Translational Research Project Grant
Dr T Scott Bowen, University of Leeds
Many patients with heart failure have severe muscle weakness but no effective drug treatments are available. This project will investigate the causes of muscle weakness in heart failure and aims to identify new drug treatments for loss of muscle strength to improve symptoms, quality of life and survival in heart failure patients.
Muscle wasting and weakness is common in many illnesses. This is found in both the breathing and leg muscles, which causes breathlessness and disability. Loss of muscle strength affects simple daily activities such as doing housework, showering, and gardening.
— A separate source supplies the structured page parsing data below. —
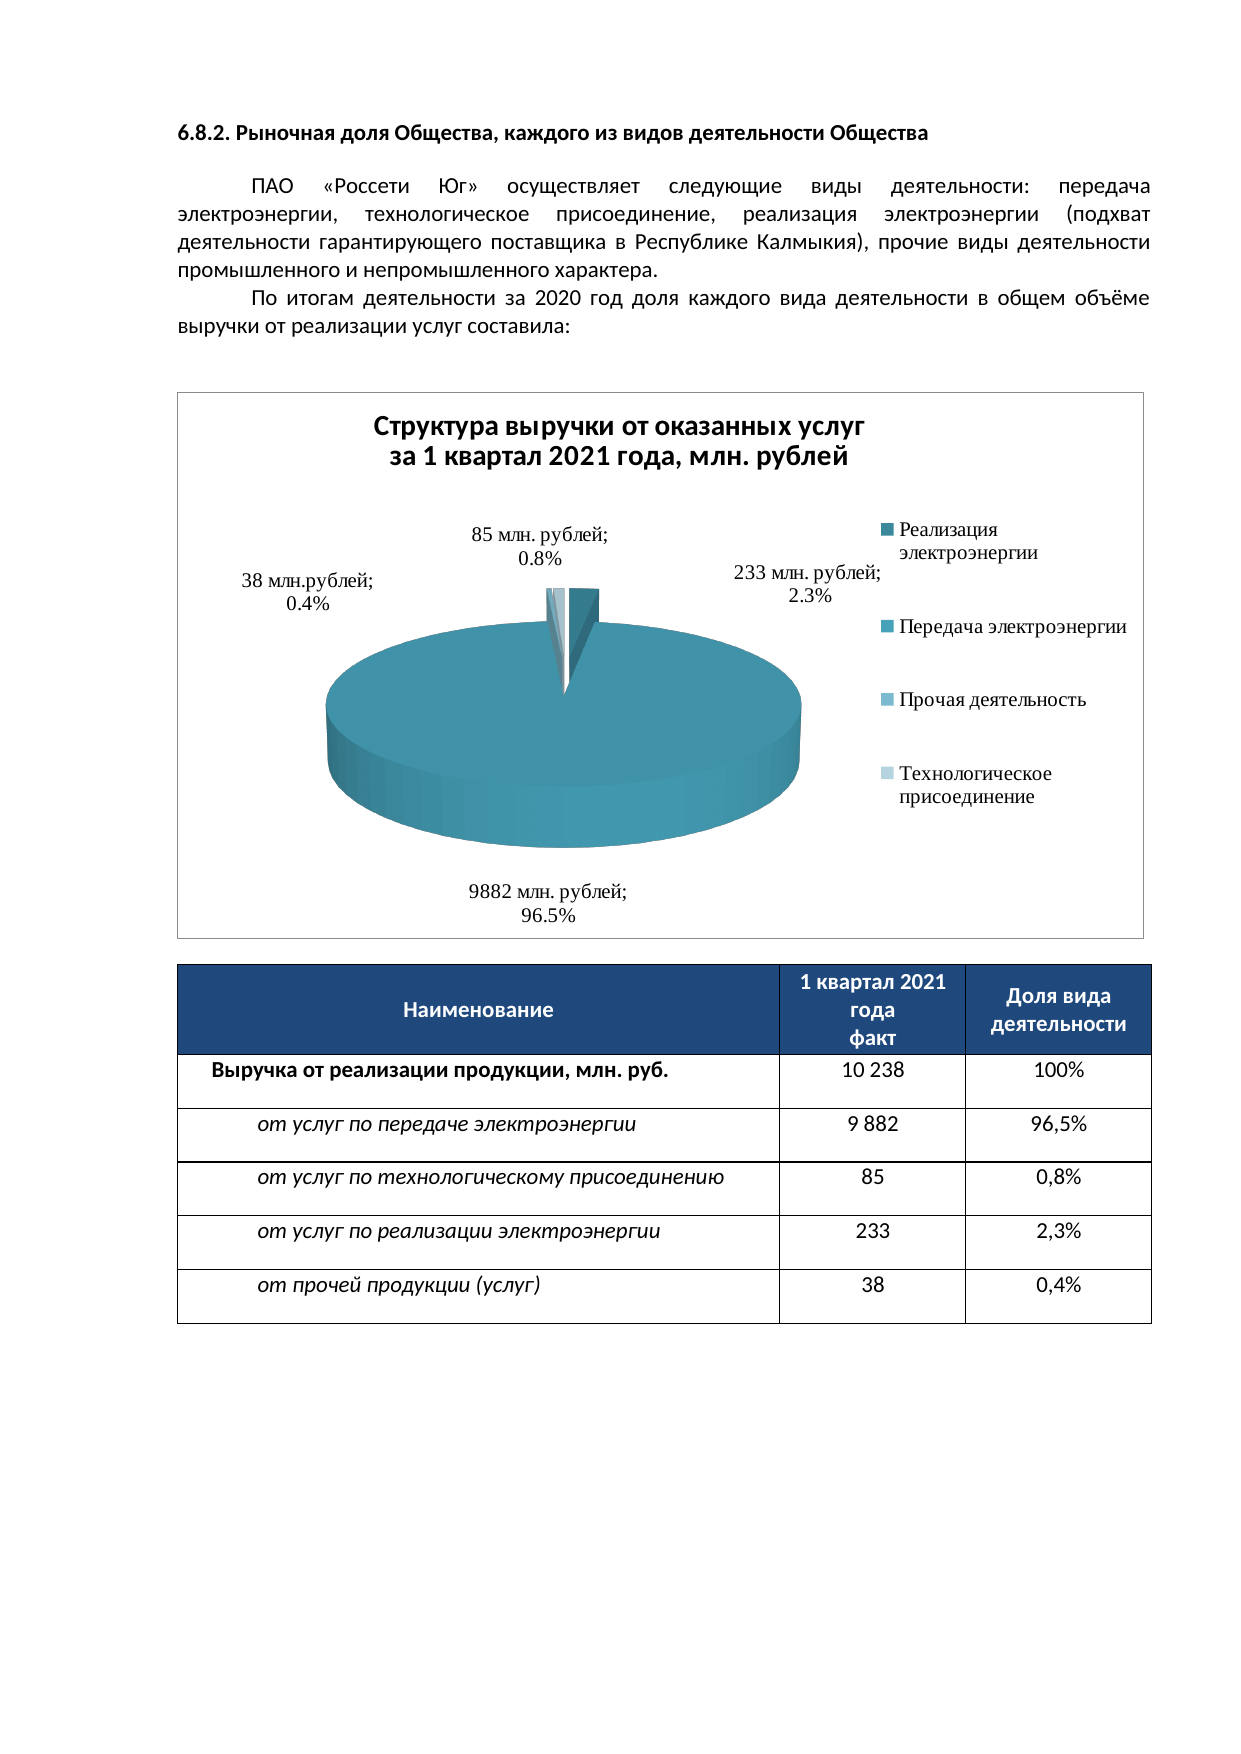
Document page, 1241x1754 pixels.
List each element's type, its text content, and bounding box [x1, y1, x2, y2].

table_cell 0,4% [966, 1270, 1151, 1323]
table_cell 38 [780, 1270, 965, 1323]
table_cell 10 238 [780, 1055, 965, 1108]
table_cell от услуг по реализации электроэнергии [178, 1216, 779, 1269]
table_cell от услуг по передаче электроэнергии [178, 1109, 779, 1161]
table_cell 0,8% [966, 1163, 1151, 1215]
table_cell 100% [966, 1055, 1151, 1108]
table_cell 96,5% [966, 1109, 1151, 1161]
table_header 1 квартал 2021 года факт [780, 965, 965, 1054]
table_cell 9 882 [780, 1109, 965, 1161]
table_header Доля вида деятельности [966, 965, 1151, 1054]
table_cell Выручка от реализации продукции, млн. руб. [178, 1055, 779, 1108]
table_header Наименование [178, 965, 779, 1054]
table_cell 2,3% [966, 1216, 1151, 1269]
text ПАО «Россети Юг» осуществляет следующие виды деятельности: передача электроэнергии, технологическое присоединение, реализация электроэнергии (подхват деятельности гарантирующего поставщика в Республике Калмыкия), прочие виды деятельности промышленного и непромышленного характера. [177, 171, 1152, 283]
table_cell 233 [780, 1216, 965, 1269]
text По итогам деятельности за 2020 год доля каждого вида деятельности в общем объёме выручки от реализации услуг составила: [177, 283, 1152, 339]
table_cell 85 [780, 1163, 965, 1215]
table_cell от услуг по технологическому присоединению [178, 1163, 779, 1215]
table_cell от прочей продукции (услуг) [178, 1270, 779, 1323]
text 6.8.2. Рыночная доля Общества, каждого из видов деятельности Общества [177, 118, 1152, 146]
Importantly, muscle weakness is a very strong predictor of poor quality of life and early death in patients with heart failure. Around 1 million people in the UK have heart failure and numbers are increasing. Many patients with heart failure have severe muscle weakness but no effective drug treatments are available. It is important that we understand what causes these muscle changes so that new treatments can be developed to improve muscle strength in patients with heart failure.
Dr Bowen’s team has found that heart failure patients have higher muscle levels of a protein called ‘MuRF1’ which may have a very important role in muscle weakness caused by heart failure. When MuRF1 levels are reduced, for example by exercise training, muscle strength and mass improve in heart failure. Many heart failure patients are too ill to perform exercise training, so the team has started a new research programme to identify drugs that can block MuRF1. They have identified one novel drug that can block MuRF1 and exciting early findings show this improves muscle strength.
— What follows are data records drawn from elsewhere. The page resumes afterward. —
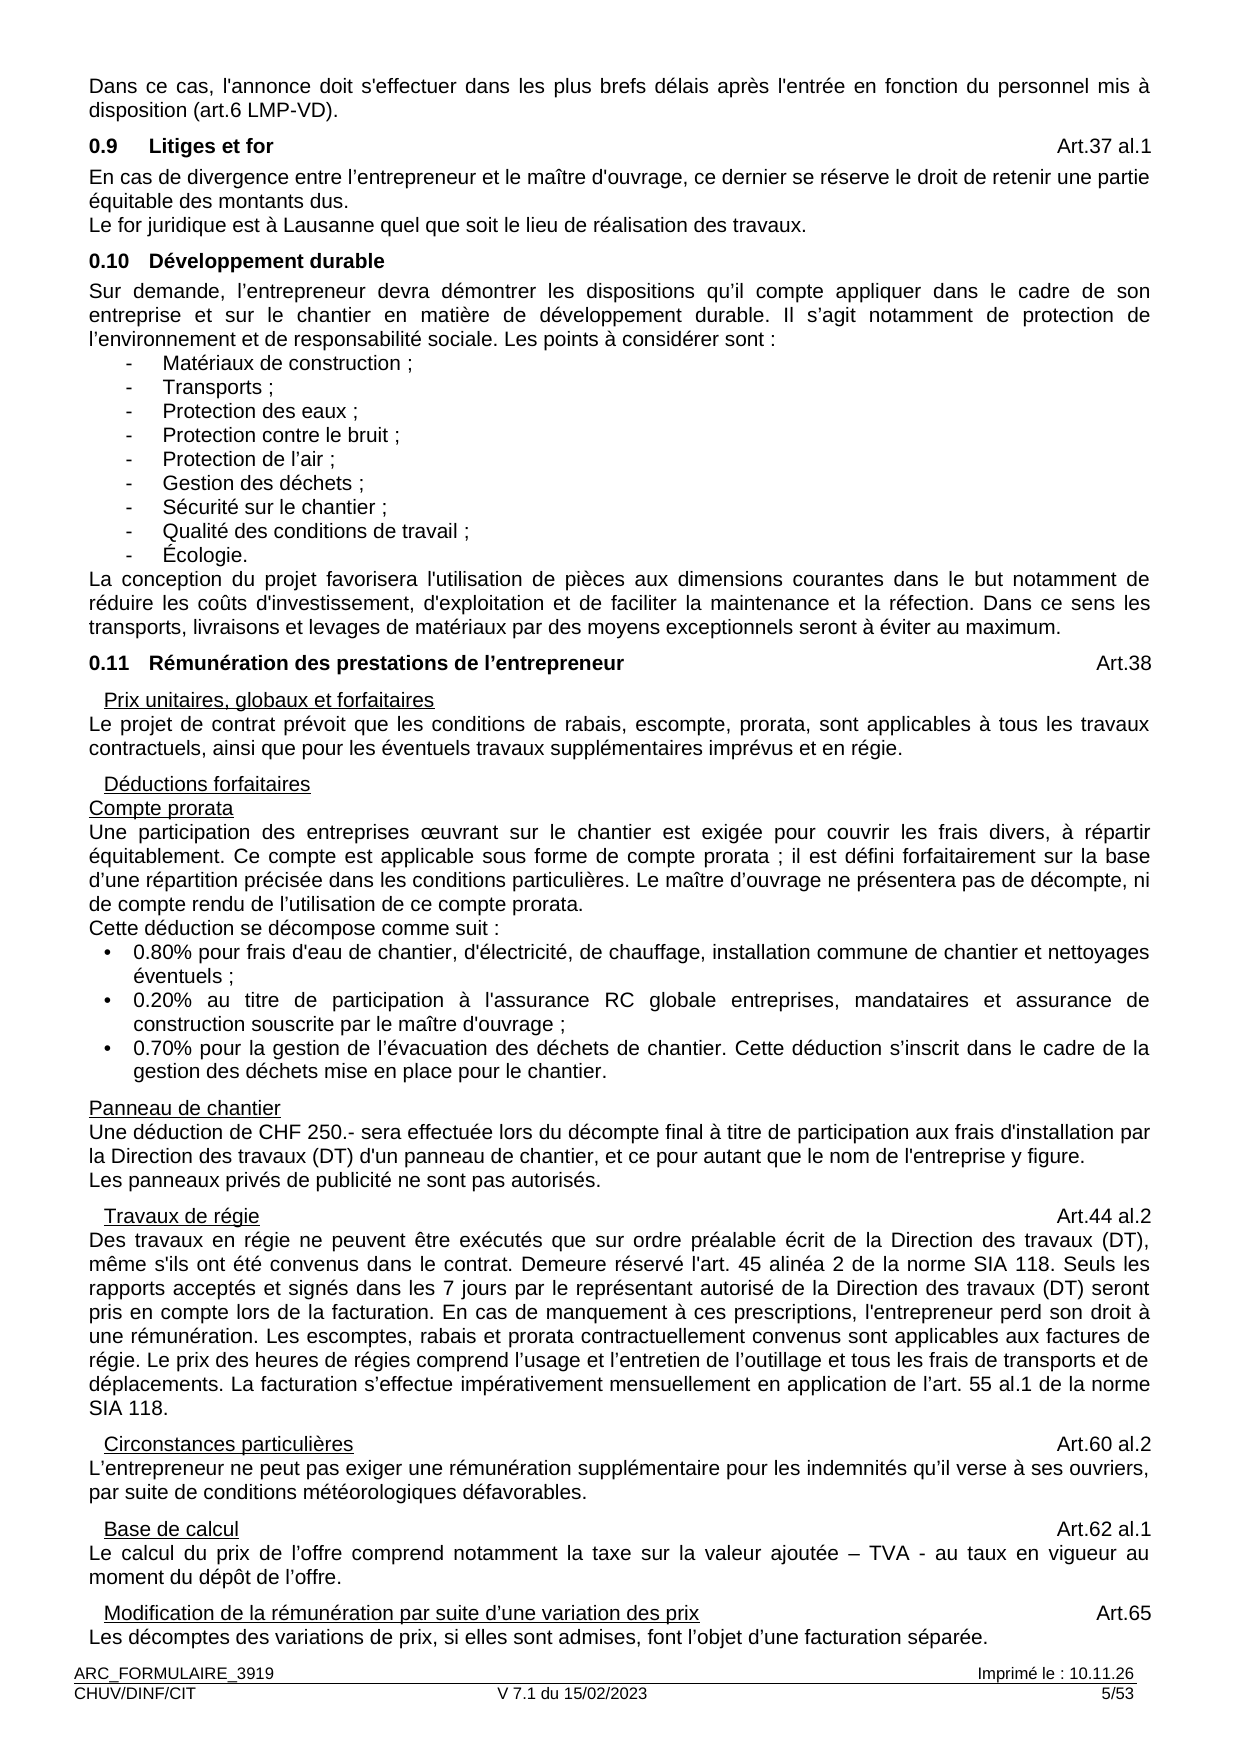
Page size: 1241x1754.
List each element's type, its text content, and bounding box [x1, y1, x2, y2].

subtitle Litiges et for Art.37 al.1 [89, 134, 1152, 158]
text Protection de l’air ; [125, 447, 1152, 471]
subtitle Développement durable [89, 249, 1152, 273]
text Sur demande, l’entrepreneur devra démontrer les dispositions qu’il compte appliquer dans le cadre de son entreprise et sur le chantier en matière de développement durable. Il s’agit notamment de protection de l’environnement et de responsabilité sociale. Les points à considérer sont : [89, 279, 1152, 351]
text En cas de divergence entre l’entrepreneur et le maître d'ouvrage, ce dernier se réserve le droit de retenir une partie équitable des montants dus. [89, 164, 1152, 212]
text Les panneaux privés de publicité ne sont pas autorisés. [89, 1168, 1152, 1192]
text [89, 74, 1152, 122]
text Panneau de chantier [89, 1096, 1152, 1120]
text Écologie. [125, 543, 1152, 567]
text Gestion des déchets ; [125, 471, 1152, 495]
list 0.80% pour frais d'eau de chantier, d'électricité, de chauffage, installation commune de chantier et nettoyages éventuels ; [103, 939, 1152, 987]
text L’entrepreneur ne peut pas exiger une rémunération supplémentaire pour les indemnités qu’il verse à ses ouvriers, par suite de conditions météorologiques défavorables. [89, 1456, 1152, 1504]
text Protection contre le bruit ; [125, 423, 1152, 447]
text Le calcul du prix de l’offre comprend notamment la taxe sur la valeur ajoutée – TVA - au taux en vigueur au moment du dépôt de l’offre. [89, 1541, 1152, 1588]
subtitle Travaux de régie Art.44 al.2 [103, 1204, 1152, 1228]
subtitle Prix unitaires, globaux et forfaitaires [103, 687, 1152, 711]
text Une participation des entreprises œuvrant sur le chantier est exigée pour couvrir les frais divers, à répartir équitablement. Ce compte est applicable sous forme de compte prorata ; il est défini forfaitairement sur la base d’une répartition précisée dans les conditions particulières. Le maître d’ouvrage ne présentera pas de décompte, ni de compte rendu de l’utilisation de ce compte prorata. [89, 820, 1152, 916]
text Les décomptes des variations de prix, si elles sont admises, font l’objet d’une facturation séparée. [89, 1625, 1152, 1649]
subtitle Déductions forfaitaires [103, 772, 1152, 796]
text La conception du projet favorisera l'utilisation de pièces aux dimensions courantes dans le but notamment de réduire les coûts d'investissement, d'exploitation et de faciliter la maintenance et la réfection. Dans ce sens les transports, livraisons et levages de matériaux par des moyens exceptionnels seront à éviter au maximum. [89, 567, 1152, 638]
text Le projet de contrat prévoit que les conditions de rabais, escompte, prorata, sont applicables à tous les travaux contractuels, ainsi que pour les éventuels travaux supplémentaires imprévus et en régie. [89, 711, 1152, 759]
subtitle Rémunération des prestations de l’entrepreneur Art.38 [89, 651, 1152, 675]
subtitle Circonstances particulières Art.60 al.2 [103, 1432, 1152, 1456]
text Cette déduction se décompose comme suit : [89, 916, 1152, 939]
subtitle Modification de la rémunération par suite d’une variation des prix Art.65 [103, 1601, 1152, 1625]
text Protection des eaux ; [125, 399, 1152, 423]
subtitle Base de calcul Art.62 al.1 [103, 1517, 1152, 1541]
text Qualité des conditions de travail ; [125, 519, 1152, 543]
text Matériaux de construction ; [125, 351, 1152, 375]
list 0.20% au titre de participation à l'assurance RC globale entreprises, mandataires et assurance de construction souscrite par le maître d'ouvrage ; [103, 987, 1152, 1035]
text Sécurité sur le chantier ; [125, 495, 1152, 519]
text Transports ; [125, 375, 1152, 399]
text Le for juridique est à Lausanne quel que soit le lieu de réalisation des travaux. [89, 212, 1152, 236]
text Une déduction de CHF 250.- sera effectuée lors du décompte final à titre de participation aux frais d'installation par la Direction des travaux (DT) d'un panneau de chantier, et ce pour autant que le nom de l'entreprise y figure. [89, 1120, 1152, 1168]
list 0.70% pour la gestion de l’évacuation des déchets de chantier. Cette déduction s’inscrit dans le cadre de la gestion des déchets mise en place pour le chantier. [103, 1035, 1152, 1083]
text Compte prorata [89, 796, 1152, 820]
text Des travaux en régie ne peuvent être exécutés que sur ordre préalable écrit de la Direction des travaux (DT), même s'ils ont été convenus dans le contrat. Demeure réservé l'art. 45 alinéa 2 de la norme SIA 118. Seuls les rapports acceptés et signés dans les 7 jours par le représentant autorisé de la Direction des travaux (DT) seront pris en compte lors de la facturation. En cas de manquement à ces prescriptions, l'entrepreneur perd son droit à une rémunération. Les escomptes, rabais et prorata contractuellement convenus sont applicables aux factures de régie. Le prix des heures de régies comprend l’usage et l’entretien de l’outillage et tous les frais de transports et de déplacements. La facturation s’effectue impérativement mensuellement en application de l’art. 55 al.1 de la norme SIA 118. [89, 1228, 1152, 1420]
The main aim of this project is to provide evidence that high levels of MuRF1 in patients with heart failure causes muscle weakness and tiredness. In the lab, they will investigate in detail the role of MuRF1 and the effects of drugs that block MuRF1. In the second part of the project, they will study the changes occurring in muscles of patients with heart failure using muscle biopsies, and compare with the findings made in the lab.
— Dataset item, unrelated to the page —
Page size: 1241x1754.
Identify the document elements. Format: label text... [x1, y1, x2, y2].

If successful, this project will help us understand what causes muscle weakness in heart failure and identify new drug treatments for loss of muscle strength. Although this project will focus on heart failure, the muscle changes and involvement of the MuRF1 protein are likely to be similar in other conditions such as cancer, sepsis, lung disease, and ageing. Drug treatments which improve muscle mass and strength have the potential to improve symptoms, quality of life and survival in patients with heart failure and other conditions, and may also lead to socio-economic benefits.